Tarihin şu içinde yaşadığımız devrinde de dünyanın en yaygın dili, hepimizin bildiği gibi, İngilizce. Dolayısıyla da İngilizce bugün yeryüzünde konuşulan bellibaşlı dillerin tamamına sürekli olarak kelimeler veriyor. Bakın işte, blog kelimesi, yirmi yıl önce yoktu bile, ama bugün bütün dünya kullanıyor.

Bir dilin kalburüstü olması, öbür dillerden hiç kelime almayacağı anlamına gelmez. Dünya kurulduğu günden bu yana, ama az ama çok, diller hep birbirinden kelime almışlardır. Gerçi ben bugün İngilizce'nin başka bir dilden kelime aldığına hiç tanık olmadım. Ama geçmişte örneğin, işte yazının başında verdiğim on iki örnekte olduğu gibi, almıştır elbette. Hemen belirteyim ki, bu kelimelerin çoğu Arapça ve Farsçadan doğrudan geçmemiştir İngilizceye. Gönül isterdi ki Fransızca da bilsin, İspanyolca da, Felemenkçe de, ve burada tek İngilizceden değil, onlardan da konuşsun, ama neylersin, bilmiyorsan bilmiyorsundur. Nasıl derler, talihin gözü kör olsun.
***
Fazla dallandırıp budaklandırmadan başlayalım yukarıdaki kelimelerimizi ellemeye, alfabetik sıraya göre. Onlardan ikisini, çay ve şeker'i (sugar, tea) geçen yıl yazmıştım, şurada, o yüzden bir kez daha üstlerinde durmayacağım.

Admiral, "amiral" demek, yani deniz generali, yüksek rütbeli deniz subayı. Lisede bir yerlerde okumuştum, Emir-ül Ma'dan geliyormuş dediğine göre. Emir-ül Ma "su emiri, su şefi" anlamına geliyor. O zamanlar inanmıştım tabii, ama şimdi bakınca hiç de inandırıcı değil. Çünkü ma'nın m'si ortada yok. Eğer admiral değil de, admiralma olsaydı örneğin, bu iddiaya doğru diyebilirdik. Galiba sallamış, her kimse. Online Etymology Dictionary'ye göreyse Arapça "taşımacılık şefi" anlamına gelen emir-ür-rahl'dan (amir-ar-rahl) gelme olasılığı var ki çok daha mantıklı. Çünkü eski devirde kamyonla yapacak hali yoktu insanların; taşımacılık denizde gemilerle yapılırdı.

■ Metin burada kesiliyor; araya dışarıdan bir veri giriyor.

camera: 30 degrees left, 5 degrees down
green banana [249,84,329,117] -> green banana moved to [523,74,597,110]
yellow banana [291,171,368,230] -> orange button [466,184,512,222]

Arsenic, bildiğiniz "arsenik". Avrupa'ya gelene dek epey yol kat etmiş. Farsçada zerd "sarı" demektir. O yüzden doğal rengi sarı olan arseniğe Farslar zernik demişler. Oradan Süryaniceye zarniqa olarak, oradan da evrilerek Grekçeye arsenikon, Latinceye arsenicum olarak geçmiş ve öbür Avrupa dillerine dağılmış. Zırnık kelimesini de hepiniz duymuşsunuzdur. Ben de ilk duyduğumda şaşırmıştım, zırnık dedikleri arseniğin ta kendisi.

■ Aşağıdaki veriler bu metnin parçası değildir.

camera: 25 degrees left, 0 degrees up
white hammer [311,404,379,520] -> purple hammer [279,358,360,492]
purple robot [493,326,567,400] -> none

Assassin, İngilizcede "suikastçı, kiralık katil" anlamlarına gelir. Hatta daha sonra bir de fiil biçimi oluşmuş: assassinate, o da "suikast düzenlemek" demek. Kelimenin kökeni Arapça "haşhaşçı, haşhaş kullanan" anlamında haşhaşiyyun. Duymuşsunuzdur, Haşhaşiler (ya da Haşhaşin) Hasan Sabbah'ın örgütünün popüler adıdır. İsmaili Tarikatı'nın şeyhlerinden olan Hasan Sabbah, bugün İran sınırlarında bulunan Elbruz dağlarında yer alan ünlü Alamut Kalesi'nde bir örgüt kurmuştu. Haşhaş, bilenler bilir, uyuşturucu yapımında kullanılan, baharda kırmızı çiçekler açan bir bitkidir. Söylenenlere göre bu örgütün militanları da haşhaş bağımlısıydılar. Eylemlerini, saldırılarını yapmadan önce bol bol içer, kafalarını dağıtır, öylece saldırırlar, böylelikle başarılı olurlardı. Böylece zaman içinde "suikastçı" anlamındaki assassin kelimesinin doğmasına da ön ayak oldular.

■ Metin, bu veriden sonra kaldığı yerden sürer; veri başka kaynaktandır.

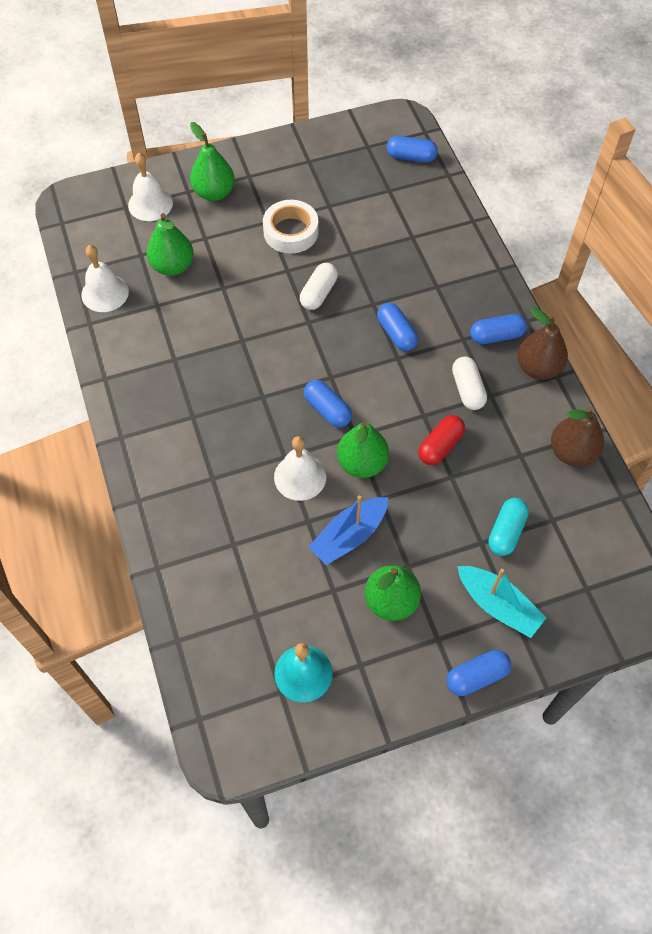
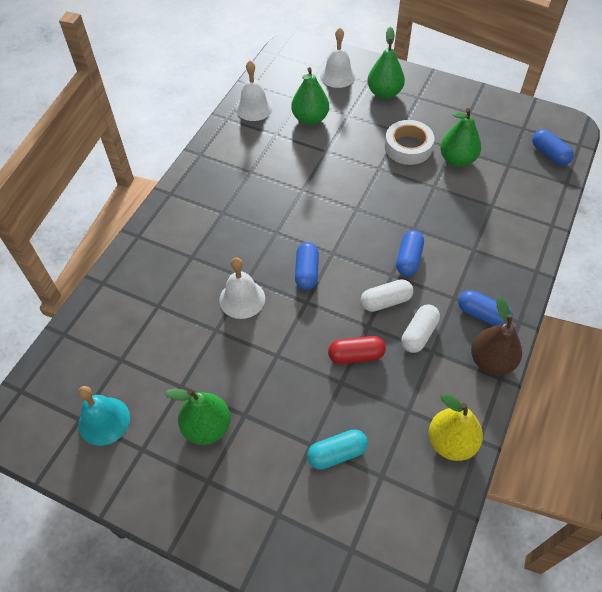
camera: 45 degrees right, 5 degrees down
white capsule [300,263,338,310] -> white capsule moved to [361,279,413,312]
blue boat [309,496,388,565] -> none
green pear [337,421,389,478] -> green pear moved to [440,108,481,167]
blue capsule [447,650,511,696] -> none
turquoise boat [457,566,546,638] -> none
brown pear [551,407,604,467] -> yellow pear [429,393,483,461]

Camel İngilizcede "deve" demektir. Deve bir çöl hayvanı olduğu için zaten Avrupa coğrafyasında yaşaması pek de mümkün değildir. O yüzden yalnızca İngilizlerin değil, diğer Avrupalıların da bu kelimeyi Araplardan almış olmasında şaşırtıcı hiçbir şey yok. Devenin Arapçadaki adı jemele'dir (جمل), ama söylendiğine göre Avrupa dillerine doğrudan Arapçadan değil, İbranice veya Fenikece üzerinden geçmiş.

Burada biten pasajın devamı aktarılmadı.